Attendees can learn how to approach demyelinating disease and neurodegenerative disorders from all angles by attending this year’s “Larry Gray Memorial Symposium on Neuro-Ophthalmic Disorders: Optic Neuritis, Neuro-immunity and Demyelinating Disease.” The session, taking place October 12, 9-11pm Eastern Time, will combine the perspectives of an optometrist, a neuro-ophthalmologist and a neuro-immunologist to demonstrate how each specialty can use its strengths to work together for the best interest of the patient. Leonard Messner, OD, FAAO, Reis Longmuri, MD, and Francesca Bagnato, MD, PhD, will discuss the clinical ocular presentation and exam findings for different types of optic neuritis and optic neuropathy cases.
|In MS, RNFL thinning tends to be greatest temporally and inferior temporally.|
“Other specialists who treat patients with demyelinating disease can work closely with eye care professionals to get a better sense of how adequately a patient’s disease process is being managed,” says Kelly Malloy, OD, FAAO, chair of the symposium. “Eye care professionals can also help with proper diagnosis and management by recognizing features of optic neuritis that are less likely associated with multiple sclerosis (MS).”
The session will open with a review of using OCT findings in not only monitoring progression of demyelinating disease, but also in assessing for the presence and progression of other neurodegenerative diseases as well, such as Parkinson’s disease, Alzheimer’s disease and traumatic brain injury. “Optometrists can play a helpful role in the management of patients with demyelinating disease in not only acute, but also chronic cases, especially through the use of OCT,” Dr. Malloy says.
Dr. Messner will present how OCT thinning can occur in demyelinating disease, even without an acute event of optic neuritis. In MS, the degree of retinal nerve fiber layer (RNFL) thinning does correlate with patient quality of life. In addition, OCT ganglion cell/inner plexiform thinning correlates with new MS lesions and duration of disease. Ganglion cell/ inner plexiform layer (GPIPL) thickness is a stronger marker of visual impairment as compared with RNFL thickness.

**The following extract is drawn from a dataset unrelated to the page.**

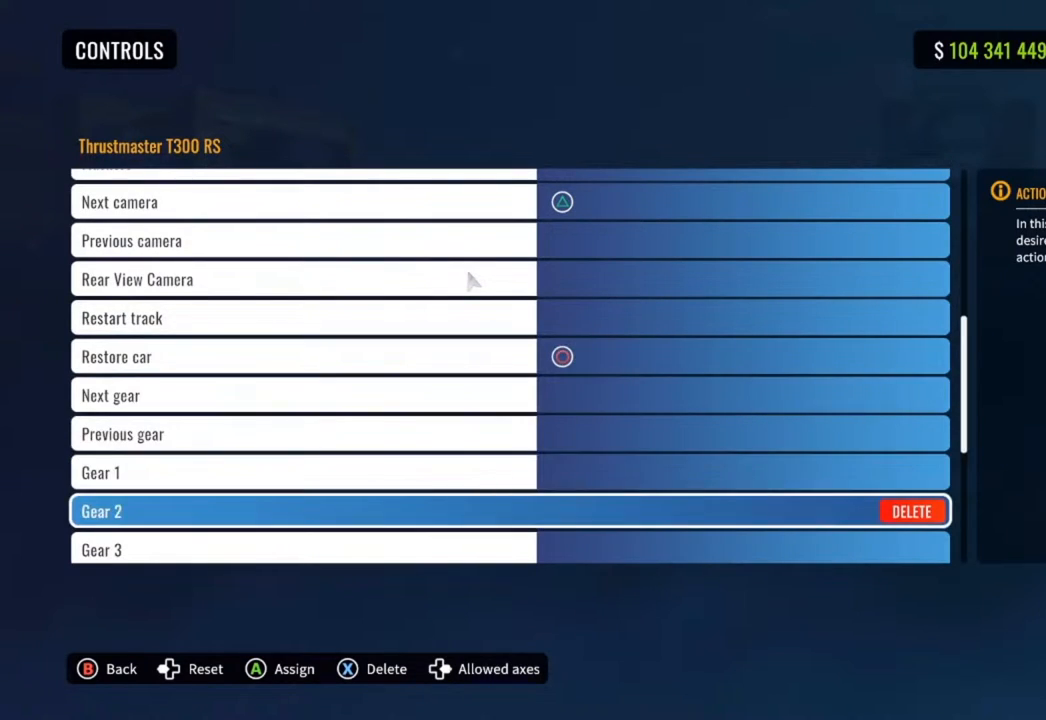
{"buttons": [], "left_stick": "center", "right_stick": "center", "events": [[67, "DPAD_DOWN", "up"], [150, "DPAD_DOWN", "down"], [267, "DPAD_DOWN", "up"], [367, "DPAD_DOWN", "down"], [467, "DPAD_DOWN", "up"]]}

The speakers will discuss how various types of demyelinating disease have different pathologic mechanisms, and therefore, different diagnostic testing protocols and treatment options. Also, attendees learn the importance of understanding other non-demyelinating causes of optic neuritis, such as infectious, metabolic and cancer-related mechanisms. Dr. Bagnato will present on the clinical manifestations of optic neuritis as well as its many differential diagnoses, from more frequently to less frequently encountered.
|The appearance of optic neuritis on MRI.|
“The expertise of a neuro-ophthalmologist can help to better determine how the clinical presentation may point to a particular etiology and initiate the necessary work-up, whereas the expertise of a neuro-immunologist can help fine tune the detailed work-up as needed and recommend the most up-to-date treatment options in the rapidly changing world of neuro-immunology,” Dr. Malloy notes.
“Attendees will learn that optometrists must work closely with other health care providers to determine the proper etiology and treatment for each individual optic neuritis,” Dr. Malloy says. “We must not assume that every optic neuritis is secondary to MS.”
Dr. Malloy also notes that getting the appropriate work-up, which may include neuro-imaging, lab testing and CSF analysis for oligoclonal bands can be critical to proper patient management. “That inter-professional collaboration does not stop once the diagnosis and treatment are established,” she emphasizes. “Through OCT, eye care professionals can help to assess progression of the underlying disease process even in the absence of another acute event.”